7.5 gallon turkey fryer pot $30
5 gallon paint strainer bag $2 (you can get 2 for this price at HD/Lowes/etc.)
A good thermometer for monitoring your mash temps. I use a thermapen. $75
But you can definitely go cheaper.
25' wort chiller $50
2 binder clips (thanks DeathBrewer for this idea) $0.50
Re-using my 5-gallon pot from extract partial boils $0

Just because YOU don't see the point in doing 5 gallon batches doesn't mean other people don't see the advantages, chief of which is you eliminate the need for all those fittings, extra vessels, tubing, etc. that is necessary due to weight and size differences between 5- and 10-gallon batches. Also, there's a lot of people, myself included, who live somewhere that don't have space for a huge HERMS/RIMS/etc. system. A 10 gallon batch is simply out of the question. Keeping it simple and on the stovetop eliminates a lot of unnecessary stuff that you really, really truly do not need to do AG. To do a full boils on the stovetop, I split my pot over two burners and crank them both to the max to get it going.

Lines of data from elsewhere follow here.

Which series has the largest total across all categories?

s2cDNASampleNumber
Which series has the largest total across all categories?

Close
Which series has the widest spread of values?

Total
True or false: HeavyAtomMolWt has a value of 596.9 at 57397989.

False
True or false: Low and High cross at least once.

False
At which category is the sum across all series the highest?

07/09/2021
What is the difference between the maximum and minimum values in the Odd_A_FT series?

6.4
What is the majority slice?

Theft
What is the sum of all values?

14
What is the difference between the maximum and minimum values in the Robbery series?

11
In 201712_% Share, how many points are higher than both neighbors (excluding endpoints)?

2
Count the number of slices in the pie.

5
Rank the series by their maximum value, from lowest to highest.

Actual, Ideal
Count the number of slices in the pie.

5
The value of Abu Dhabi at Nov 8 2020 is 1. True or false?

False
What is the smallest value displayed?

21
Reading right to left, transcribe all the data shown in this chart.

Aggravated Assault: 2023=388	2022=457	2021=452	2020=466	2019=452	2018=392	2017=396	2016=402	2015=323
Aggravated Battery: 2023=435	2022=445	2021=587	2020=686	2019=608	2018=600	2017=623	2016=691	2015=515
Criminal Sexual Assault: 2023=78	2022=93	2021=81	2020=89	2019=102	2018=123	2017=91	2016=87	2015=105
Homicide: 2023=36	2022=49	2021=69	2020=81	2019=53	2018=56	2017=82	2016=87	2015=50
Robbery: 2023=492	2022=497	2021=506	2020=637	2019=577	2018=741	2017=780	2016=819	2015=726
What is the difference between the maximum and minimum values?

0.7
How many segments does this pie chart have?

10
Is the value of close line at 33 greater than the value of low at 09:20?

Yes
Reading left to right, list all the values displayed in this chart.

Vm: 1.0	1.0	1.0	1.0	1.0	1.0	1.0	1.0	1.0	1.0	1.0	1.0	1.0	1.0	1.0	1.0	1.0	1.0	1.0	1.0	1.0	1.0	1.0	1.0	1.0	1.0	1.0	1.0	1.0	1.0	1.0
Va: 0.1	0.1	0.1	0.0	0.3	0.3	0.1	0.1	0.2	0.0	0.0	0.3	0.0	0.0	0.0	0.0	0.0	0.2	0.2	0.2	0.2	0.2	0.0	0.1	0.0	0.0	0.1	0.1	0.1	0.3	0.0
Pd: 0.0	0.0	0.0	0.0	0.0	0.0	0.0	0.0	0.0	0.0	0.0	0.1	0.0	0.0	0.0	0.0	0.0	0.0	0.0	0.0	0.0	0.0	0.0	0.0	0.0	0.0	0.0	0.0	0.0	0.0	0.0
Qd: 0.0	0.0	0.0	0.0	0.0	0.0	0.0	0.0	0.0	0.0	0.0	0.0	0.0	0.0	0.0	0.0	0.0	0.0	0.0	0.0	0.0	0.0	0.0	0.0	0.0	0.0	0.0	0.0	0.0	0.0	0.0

I find your tone elitist and exclusionary. It's like you are actively trying to discourage people from trying AG unless they are willing to go straight from partial boil extract batches to full boil 10 gallon batches on a dedicated HERMS system. That's completely ridiculous. Sure, it's nice to have, but to say it is necessary is out of line.

You forgot a mash tun. Mine worked out to be about $80. $50 for a 10 gallon rubbermaid cooler and $30 for hardware. Sure you can buy a smaller or cheaper cooler, but I figure buy good and buy once.
 
I think $1000 is the minimum amount you should have saved before jumping into AG. Its just my opinion, but I bet you would thank me if you waited.

I strongly disagree 100%. You may not believe this, but I get so much enjoyment out of my ghetto setup. And I make some pretty f'in good beer, if I don't say so myself.

It is important to know the problems before you buy the solution. So, I would ALWAYS recommend that the budding brewer spend as little as possible and brew as much as possible. Learn the process, find the problems with it, then spend $$. That is my opinion.